Quand à la prise de parole face à la plénière… Ni confirmée, ni infirmée ! J’apprends que les allocutions du jour se planifient souvent en matinée. Sans compter de nombreux échanges impromptus ou de dernière minute, dont je comprends désormais qu’ils constituent une bonne partie d’un parcours à la COP… Bref, programme non contractuel.

Merci pour vos commentaires sur le carnet de bord d’hier, n’hésitez pas à continuer !

Cet article a 4 commentaires

  1. Oddos

    Merci pour votre engagement et ce retour sur ce sommet qui nous l'espérons ne sera pas un coup d'épée dans l' eau.
    Personnellement, j' ai beaucoup de mal avec la croissance verte, je serai plutôt interressé par une décroissance et une économie de moyens.
    Bonne continuation.

  2. Serge Rivet

    Merci Léonore pour ce retour quasi instantané.

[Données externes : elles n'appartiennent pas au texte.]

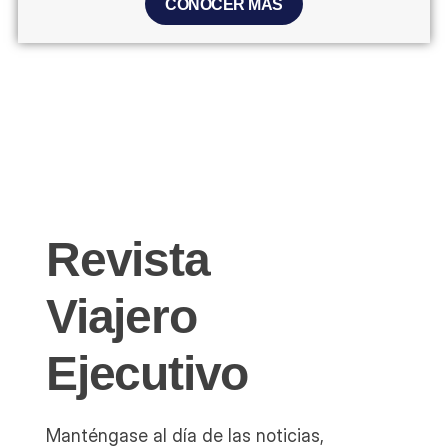
CONOCER MÁS
Revista
Viajero
Ejecutivo
Manténgase al día de las noticias,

On y est aussi !

  3. Benjamin - Lyon

    Il y a des paroles politiques qui méritent d étre lues. Les temps changent. L'écologie n'est plus représentée seulement par des barbus, ou des bo-bobo, mais aussi des élu.e.s, désormais. Des élus qui font leur travail. A Poitiers, à Lyon ou aux Barbades. Ça me fait plaisir. Je compte sur vous. Les lobbies ne doivent plus gagner. Nous devons gagner à leur place ! Nous devons prendre toute notre place. Il n'y a pas de fatalité, nous avons tous un portefeuille pour acheter et donc décider.

    Je veux un avenir moins stressant et pouvoir respirer un air plus pur.

    Merci à vous.

  4. meriaux

    Merci Mme la Maire, chère Leonore avec qui j'ai eu des échanges très intéressants aux Journées été EELV à Poitiers. Les collectivités locales sont, faute de vraie politique dynamique de l'Etat, de vrais moteurs de la transition nécessaire et urgente. On compte sur toi, sur tous les élu-es locaux présents à la COP 26 pour ne rien lâcher ! Car on a pas de planète de rechange, tout simplement donc + 2,1 degrés en 2100 c'est NIET ! Amitiés Pierre MERIAUX adjoint au maire de Grenoble.